## EXERCISE DIRECTIONS
In the rows below, retype the stretch from the line containing "iasma Chronicl" through the line containing "indenki abban dönt, ami", both included, and leave the pictures out.

INPUT DATA START

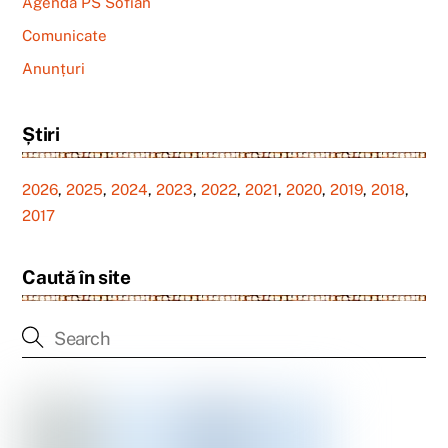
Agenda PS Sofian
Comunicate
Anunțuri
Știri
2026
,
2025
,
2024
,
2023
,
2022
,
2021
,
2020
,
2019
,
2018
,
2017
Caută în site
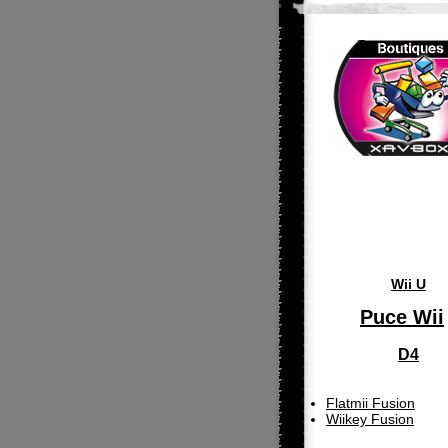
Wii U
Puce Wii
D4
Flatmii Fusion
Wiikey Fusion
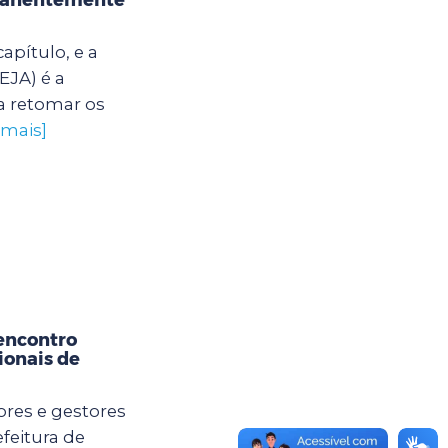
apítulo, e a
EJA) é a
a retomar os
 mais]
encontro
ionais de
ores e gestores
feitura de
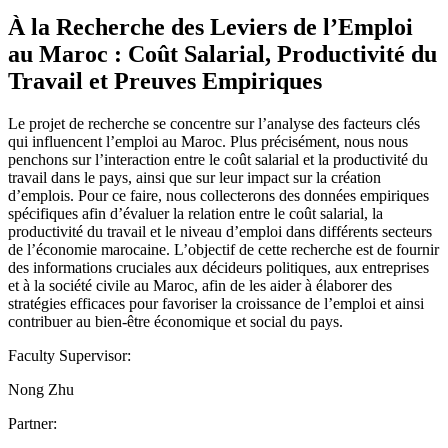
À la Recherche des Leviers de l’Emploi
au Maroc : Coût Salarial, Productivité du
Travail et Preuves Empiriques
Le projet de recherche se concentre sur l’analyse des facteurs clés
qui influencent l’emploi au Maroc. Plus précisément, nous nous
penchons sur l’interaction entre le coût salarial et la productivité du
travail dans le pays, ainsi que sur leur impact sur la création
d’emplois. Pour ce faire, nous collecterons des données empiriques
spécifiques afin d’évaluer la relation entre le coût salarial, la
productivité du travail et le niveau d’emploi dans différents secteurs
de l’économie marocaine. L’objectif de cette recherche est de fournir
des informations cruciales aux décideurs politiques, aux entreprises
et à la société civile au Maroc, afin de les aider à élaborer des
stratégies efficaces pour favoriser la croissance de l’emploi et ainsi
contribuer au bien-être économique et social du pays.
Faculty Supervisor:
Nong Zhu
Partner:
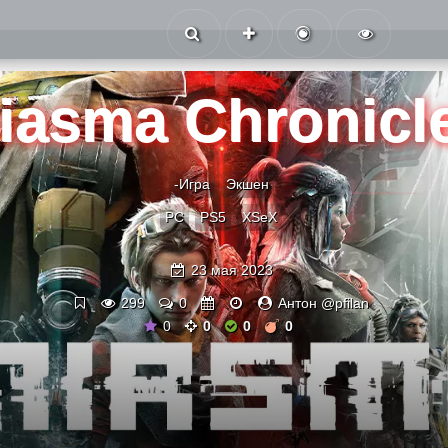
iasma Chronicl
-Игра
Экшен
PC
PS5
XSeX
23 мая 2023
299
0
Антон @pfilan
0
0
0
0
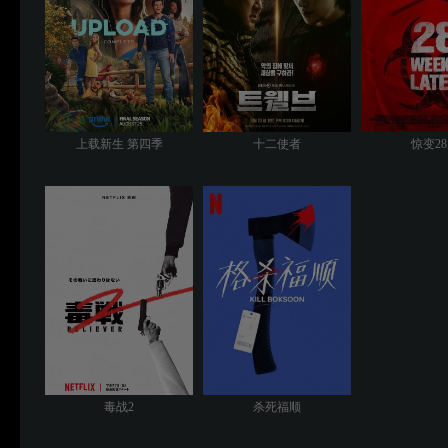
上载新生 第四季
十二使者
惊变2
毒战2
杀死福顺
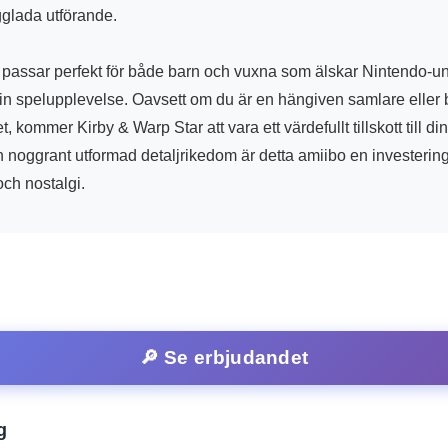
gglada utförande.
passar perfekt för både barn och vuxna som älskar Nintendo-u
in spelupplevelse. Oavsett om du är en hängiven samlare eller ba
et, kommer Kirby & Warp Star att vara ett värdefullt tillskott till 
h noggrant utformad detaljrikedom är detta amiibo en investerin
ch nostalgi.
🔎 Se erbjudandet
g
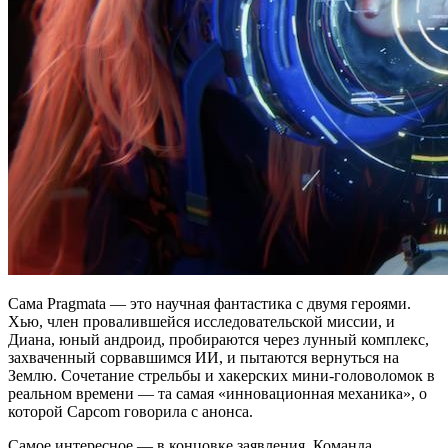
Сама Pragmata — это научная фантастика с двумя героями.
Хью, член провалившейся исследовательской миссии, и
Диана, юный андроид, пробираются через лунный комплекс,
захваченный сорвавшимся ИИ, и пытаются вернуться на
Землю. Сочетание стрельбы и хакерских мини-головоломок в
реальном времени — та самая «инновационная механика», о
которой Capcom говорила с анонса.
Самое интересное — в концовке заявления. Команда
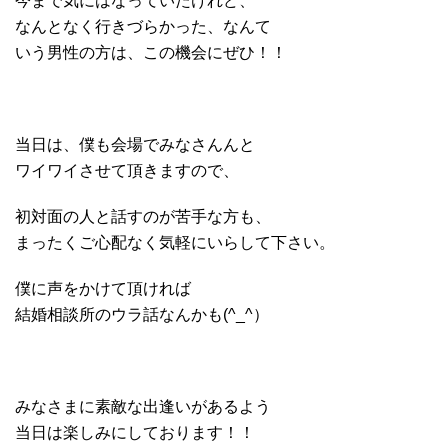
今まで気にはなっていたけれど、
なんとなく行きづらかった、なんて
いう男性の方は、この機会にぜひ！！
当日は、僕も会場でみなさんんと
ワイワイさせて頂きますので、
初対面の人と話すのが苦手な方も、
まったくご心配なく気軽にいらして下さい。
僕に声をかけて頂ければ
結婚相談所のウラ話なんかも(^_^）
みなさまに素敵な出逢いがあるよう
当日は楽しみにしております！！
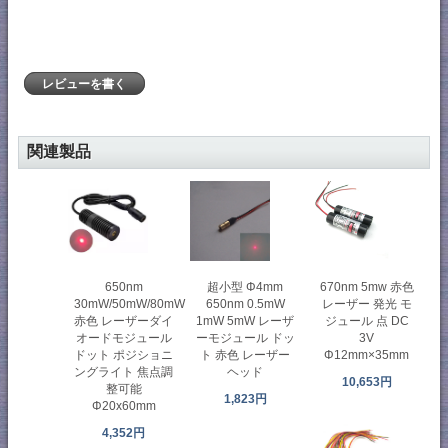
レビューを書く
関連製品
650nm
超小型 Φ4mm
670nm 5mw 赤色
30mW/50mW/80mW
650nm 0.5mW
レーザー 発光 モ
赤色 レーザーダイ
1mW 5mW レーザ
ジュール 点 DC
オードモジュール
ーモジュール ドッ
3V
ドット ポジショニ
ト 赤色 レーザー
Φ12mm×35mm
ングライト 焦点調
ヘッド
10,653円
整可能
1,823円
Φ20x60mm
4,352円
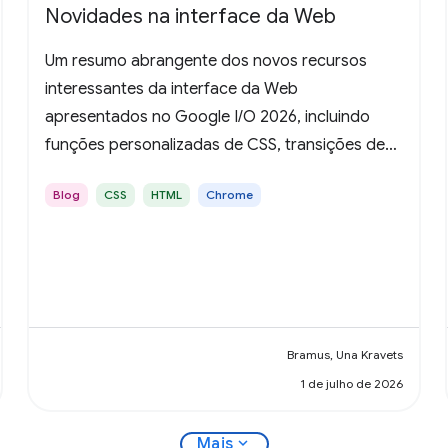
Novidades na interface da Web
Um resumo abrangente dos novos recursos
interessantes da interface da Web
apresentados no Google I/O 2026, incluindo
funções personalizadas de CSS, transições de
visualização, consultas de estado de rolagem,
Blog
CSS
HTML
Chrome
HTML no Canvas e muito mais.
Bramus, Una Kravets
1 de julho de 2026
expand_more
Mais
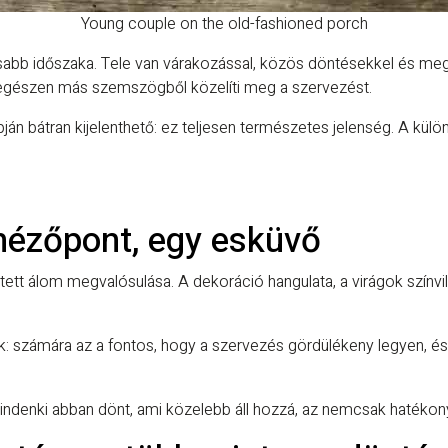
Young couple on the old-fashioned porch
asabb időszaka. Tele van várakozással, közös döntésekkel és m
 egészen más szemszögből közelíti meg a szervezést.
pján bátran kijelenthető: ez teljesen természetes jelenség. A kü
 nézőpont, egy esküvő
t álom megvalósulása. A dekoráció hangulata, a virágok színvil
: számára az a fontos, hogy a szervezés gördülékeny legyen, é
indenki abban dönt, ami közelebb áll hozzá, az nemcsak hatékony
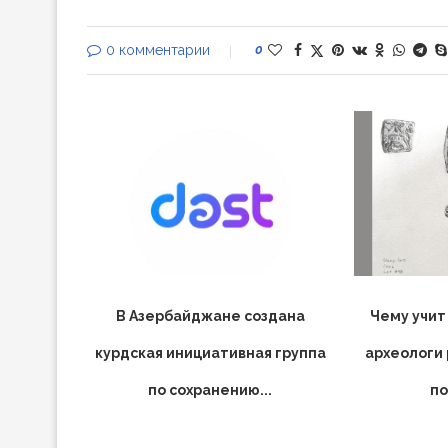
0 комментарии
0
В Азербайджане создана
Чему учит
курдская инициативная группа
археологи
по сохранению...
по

INPUT DATA END
INPUT DATA START

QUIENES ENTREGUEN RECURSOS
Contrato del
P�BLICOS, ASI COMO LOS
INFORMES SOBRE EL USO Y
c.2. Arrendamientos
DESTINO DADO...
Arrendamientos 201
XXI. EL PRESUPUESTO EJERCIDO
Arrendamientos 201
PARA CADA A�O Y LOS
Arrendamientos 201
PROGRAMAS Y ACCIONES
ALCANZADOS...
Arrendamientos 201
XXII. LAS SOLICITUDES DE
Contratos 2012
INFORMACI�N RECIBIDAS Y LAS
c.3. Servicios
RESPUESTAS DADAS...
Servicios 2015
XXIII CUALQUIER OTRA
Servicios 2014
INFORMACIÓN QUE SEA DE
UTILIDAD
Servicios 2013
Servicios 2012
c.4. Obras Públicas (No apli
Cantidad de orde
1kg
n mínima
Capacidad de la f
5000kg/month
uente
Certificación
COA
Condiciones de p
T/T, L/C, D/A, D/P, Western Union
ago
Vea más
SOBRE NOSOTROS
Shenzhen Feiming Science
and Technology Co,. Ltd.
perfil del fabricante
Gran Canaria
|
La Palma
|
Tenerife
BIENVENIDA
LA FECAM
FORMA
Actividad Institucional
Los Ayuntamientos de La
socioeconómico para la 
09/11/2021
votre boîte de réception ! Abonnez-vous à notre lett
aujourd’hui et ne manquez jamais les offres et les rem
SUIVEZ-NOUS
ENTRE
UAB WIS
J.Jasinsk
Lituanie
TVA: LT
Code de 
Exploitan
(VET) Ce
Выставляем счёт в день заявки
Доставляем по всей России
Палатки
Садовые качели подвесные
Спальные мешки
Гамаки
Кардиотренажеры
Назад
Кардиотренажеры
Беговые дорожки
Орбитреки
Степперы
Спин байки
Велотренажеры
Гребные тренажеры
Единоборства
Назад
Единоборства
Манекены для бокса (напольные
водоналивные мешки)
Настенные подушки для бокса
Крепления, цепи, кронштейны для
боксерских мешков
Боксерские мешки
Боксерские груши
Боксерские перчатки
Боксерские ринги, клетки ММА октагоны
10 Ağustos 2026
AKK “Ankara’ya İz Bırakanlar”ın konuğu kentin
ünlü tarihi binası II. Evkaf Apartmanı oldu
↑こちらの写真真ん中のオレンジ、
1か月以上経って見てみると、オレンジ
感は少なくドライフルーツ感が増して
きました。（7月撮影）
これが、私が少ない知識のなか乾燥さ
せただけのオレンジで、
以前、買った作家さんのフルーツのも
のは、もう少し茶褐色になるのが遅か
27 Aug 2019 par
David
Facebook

INPUT DATA END

## WRITTEN RESPONSE
iasma Chronicl
-Игра
Экшен
PC
PS5
XSeX
23 мая 2023
299
0
Антон @pfilan
0
0
0
0
上载新生 第四季
十二使者
惊变2
毒战2
杀死福顺
gglada utförande.
passar perfekt för både barn och vuxna som älskar Nintendo-u
in spelupplevelse. Oavsett om du är en hängiven samlare eller ba
et, kommer Kirby & Warp Star att vara ett värdefullt tillskott till 
h noggrant utformad detaljrikedom är detta amiibo en investerin
ch nostalgi.
🔎 Se erbjudandet
g
Сама Pragmata — это научная фантастика с двумя героями.
Хью, член провалившейся исследовательской миссии, и
Диана, юный андроид, пробираются через лунный комплекс,
захваченный сорвавшимся ИИ, и пытаются вернуться на
Землю. Сочетание стрельбы и хакерских мини-головоломок в
реальном времени — та самая «инновационная механика», о
которой Capcom говорила с анонса.
Самое интересное — в концовке заявления. Команда
今まで気にはなっていたけれど、
なんとなく行きづらかった、なんて
いう男性の方は、この機会にぜひ！！
当日は、僕も会場でみなさんんと
ワイワイさせて頂きますので、
初対面の人と話すのが苦手な方も、
まったくご心配なく気軽にいらして下さい。
僕に声をかけて頂ければ
結婚相談所のウラ話なんかも(^_^）
みなさまに素敵な出逢いがあるよう
当日は楽しみにしております！！
レビューを書く
関連製品
650nm
超小型 Φ4mm
670nm 5mw 赤色
30mW/50mW/80mW
650nm 0.5mW
レーザー 発光 モ
赤色 レーザーダイ
1mW 5mW レーザ
ジュール 点 DC
オードモジュール
ーモジュール ドッ
3V
ドット ポジショニ
ト 赤色 レーザー
Φ12mm×35mm
ングライト 焦点調
ヘッド
10,653円
整可能
1,823円
Φ20x60mm
4,352円
Novidades na interface da Web
Um resumo abrangente dos novos recursos
interessantes da interface da Web
apresentados no Google I/O 2026, incluindo
funções personalizadas de CSS, transições de
visualização, consultas de estado de rolagem,
Blog
CSS
HTML
Chrome
HTML no Canvas e muito mais.
Bramus, Una Kravets
1 de julho de 2026
expand_more
Mais
Young couple on the old-fashioned porch
asabb időszaka. Tele van várakozással, közös döntésekkel és m
 egészen más szemszögből közelíti meg a szervezést.
pján bátran kijelenthető: ez teljesen természetes jelenség. A kü
 nézőpont, egy esküvő
t álom megvalósulása. A dekoráció hangulata, a virágok színvil
: számára az a fontos, hogy a szervezés gördülékeny legyen, é
indenki abban dönt, ami közelebb áll hozzá, az nemcsak hatékony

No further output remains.